Wow, you went crazy with the mods.  I don't have those skills, but I did take apart the cylinder because it was leaking;  turned out the huge nut (with lock washer) was never tightened up at the factory.  Some welds leaked on the tank and I had to have it welded, which is holding, knock on wood.  Where did you put the auxiliary tank?  I was looking around for a plan B if the welding didn't work.  I mostly only split vertical.  I have maybe 40 cords through it and otherwise seems to be working okay.  I love the Robin engine.

Sorry for the hijack.  I still will try cutting a large cookie and use that to save piston travel.


----------



## Jags (Dec 26, 2012)

Why not drill a 1/2" hole in the beam where you want the retract to stop and drop a half inch nut and bolt in??  Easy and you could even do a couple of holes if you wanted to adjust more incrementally.


----------



## LLigetfa (Dec 26, 2012)

Jags said:


> Why not drill a 1/2" hole in the beam where you want the retract to stop and drop a half inch nut and bolt in??


I think the stop should be placed as close as possible to the centreline of the ram. Down on the beam might cause the base shoe to tip up, putting pressure against the seal on the cylinder. If I had my druthers, I would put my stop pin above the ram by notching out the ejector and welding collars to put the pin through. I got lucky in so far as the play in the shoe is such that it does not lift the ram.


----------



## Jags (Dec 26, 2012)

Not all splitters have ejector arms. If you place the hole just to the side of the beam web it will work just fine. You would have to have a very loose fit shuttle for it to tip enough to cause trouble, but I suppose it could happen if it was very sloppy.

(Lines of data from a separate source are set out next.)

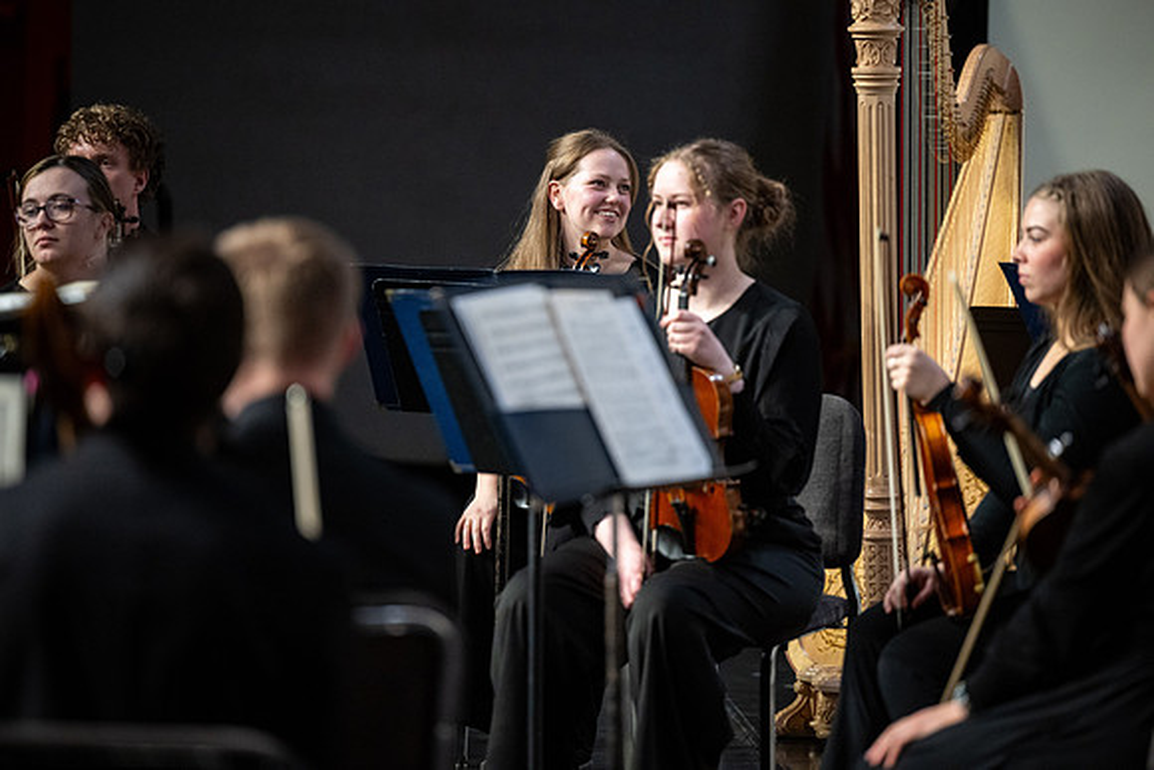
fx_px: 6412
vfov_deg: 6.9
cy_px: 385
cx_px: 577
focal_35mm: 200
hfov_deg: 10.3
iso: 2500
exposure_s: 1/400
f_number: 2.8
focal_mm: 200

Note: most of the detente type valves are set at 600 psi (or around that) to release.  Not a lot of force when compared to the "push" force.


----------



## LLigetfa (Dec 26, 2012)

Jags said:


> Not all splitters have ejector arms...


Understood.  I was speaking in general terms.  The OP I think has MTD but some with other brands have joined in.

Another thought I had was to split a heavywall pipe in two lengthwise, line it with rubber to be kind to the ram, piano hinge one side and pin the other.  It doesn't have to be pipe... could be two sections of angle iron.  Just need to be sure the face of the cylinder that holds the seal can take the abuse.


----------



## Jags (Dec 26, 2012)

LLigetfa said:


> Just need to be sure the face of the cylinder that holds the seal can take the abuse.


 That right there is the important part when using sleeve type limiters.  Some rams have a more protruded seal that can be damaged.  Another reason I like the bolt in the beam.


----------



## bogydave (Dec 26, 2012)

Jags said:


> That right there is the important part when using sleeve type limiters. Some rams have a more protruded seal that can be damaged. Another reason I like the bolt in the beam.


 
 May try the bolt in the beam trick.   (17" splits on a 24" splitter)
Was gonna make a PVC pipe sleeve, but the bolt idea seems easier 
Every now & then a split gets wedged on the wedge & I have to retract it all the way to get it off.
The bolt idea would be easy to remove when that happens.


----------



## Jags (Dec 26, 2012)

On the other hand, Dave...you DO have the log ejector, and the mod done by LL would probably work well (also).


----------



## bogydave (Dec 26, 2012)

Went back & looked harder at LL's modification. 
Might be the way to go. I'll see if I get enough travel reduction .
(22 ton Speeco)


----------



## Jags (Dec 26, 2012)

bogydave said:


> Went back & looked harder at LL's modification.
> Might be the way to go. I'll see if I get enough travel reduction .
> (22 ton Speeco)


 
If not - the bolt on beam should work for ya.


----------



## swagler85 (Dec 26, 2012)

bogydave said:


> Went back & looked harder at LL's modification.
> Might be the way to go. I'll see if I get enough travel reduction .
> (22 ton Speeco)


I have the same splitter and don't think it would give enough travel reduction. I was thinking that a piece of angle iron on the back of the wedge to hit the ejector or vice versa. Something that would be easily removable  so I can retract the ram.


----------